Can you add a feature to check word frequency via the Books Ngram Viewer? It’s an excellent tool for building effective decks! Currently, users have to verify each word manually. Would it be possible to automate this?
If you’re creating decks, you can use pre-made frequency lists for that. Or is this for a different use-case?
I tried these lists—even the ones with 219,000 words are missing many common ones. They’re not reliable. For myself, I wrote a Python script to process flashcards using an offline Books Ngram database.
This isn’t a feature that would be built into Anki. It would be different for every language and useless for folks who aren’t studying languages (or aren’t studying based on frequency). You can consider integrating your script into Anki as an add-on.
There are good lists for many languages (and you can ask in your language-specific learning community to find those). But using an Ngram database is just a different form of a frequency list. The quality of the list depends on how well the corpus is built and queried – which is also very language-specific.
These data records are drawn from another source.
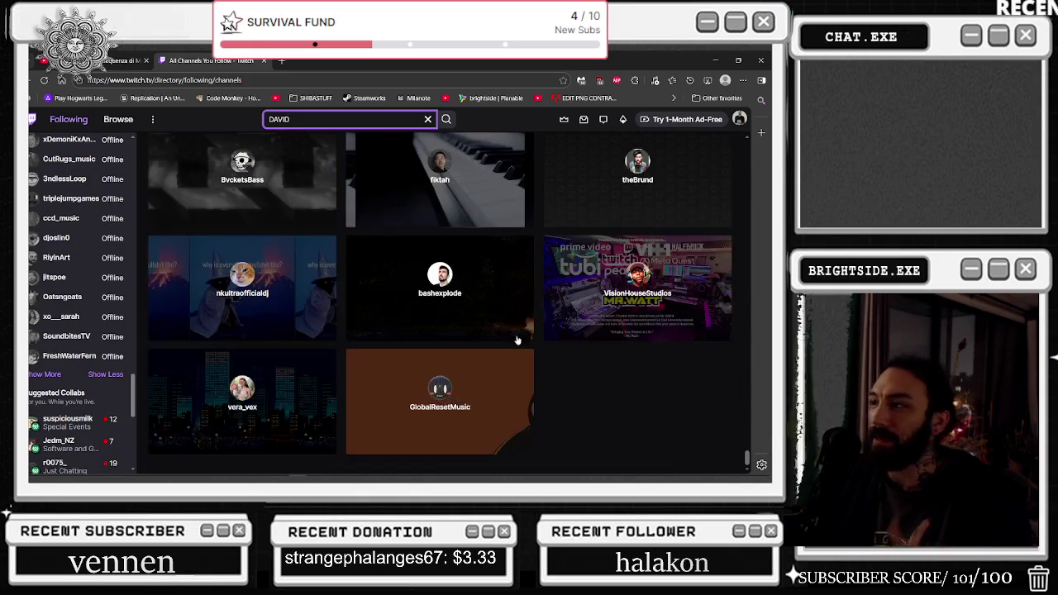
{"action": "scroll", "coordinate": [463, 328], "scroll_direction": "down", "scroll_amount": 2}
{"action": "scroll", "coordinate": [463, 329], "scroll_direction": "down", "scroll_amount": 2}
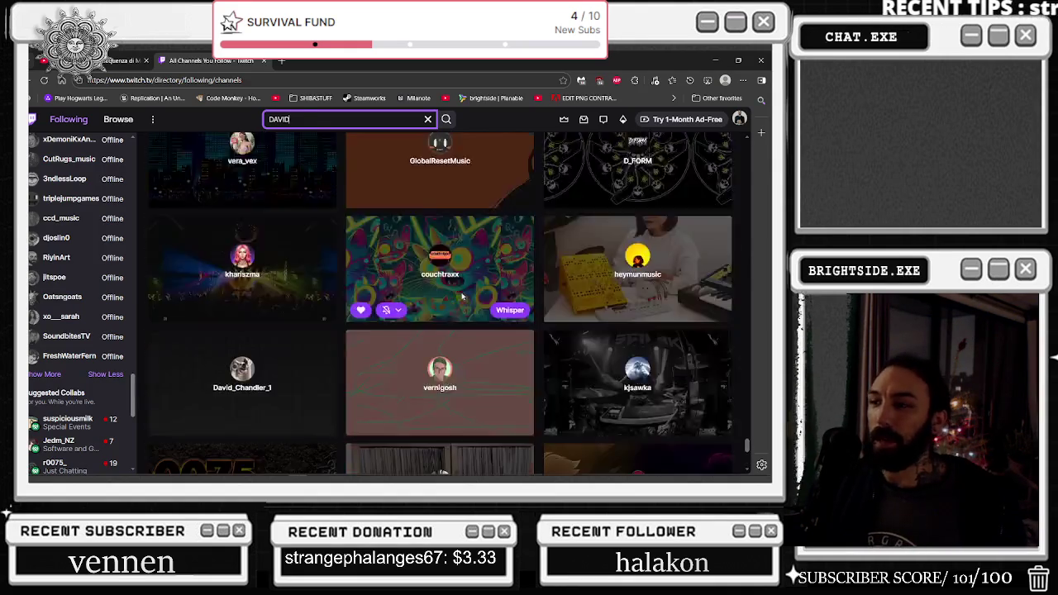
{"action": "scroll", "coordinate": [452, 312], "scroll_direction": "down", "scroll_amount": 2}
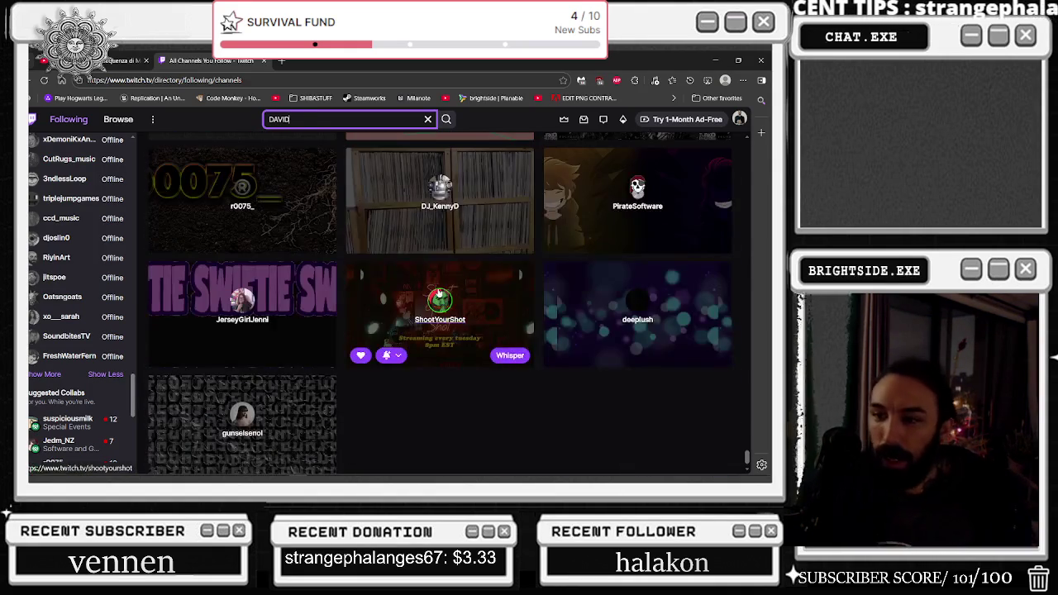
{"action": "scroll", "coordinate": [225, 232], "scroll_direction": "up", "scroll_amount": 2}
Can you recommend any specific good free word lists for English? I only know about the wordfreq library for Python. And maybe the idea isn’t as good as I thought. I’ve always associated Anki with English. If I had been born an English speaker, I wouldn’t have needed to learn another language. Lucky them.
No, I don’t have any learning resources to suggest. Again – a community focused on learning that language is the best place to search for those.
Check out refold’s discord server. Most of them use Anki so they can tell you what to use. Also, check the shared deck for your langauge and see what other people use.
It’s easy enough to add a clickable HTML link in your template text to the appropriate Ngram Viewer page. However, you have to use it sparingly or Google will temporarily block your searches (return no results) because of what it interprets as bot-like behavior.
The Wortschatz Leipzig corpora will show you the N most commonly encountered terms in year Y for language L, compiled from various news media or other sources.
There’s a wide selection of languages (click on “All Languages”).
Here’s the download page specifically for English
Here N has values 10K or 30K or 100K or 300K or 1M.
The years available are typically recent 21st century years, not old historical data like Google Ngrams.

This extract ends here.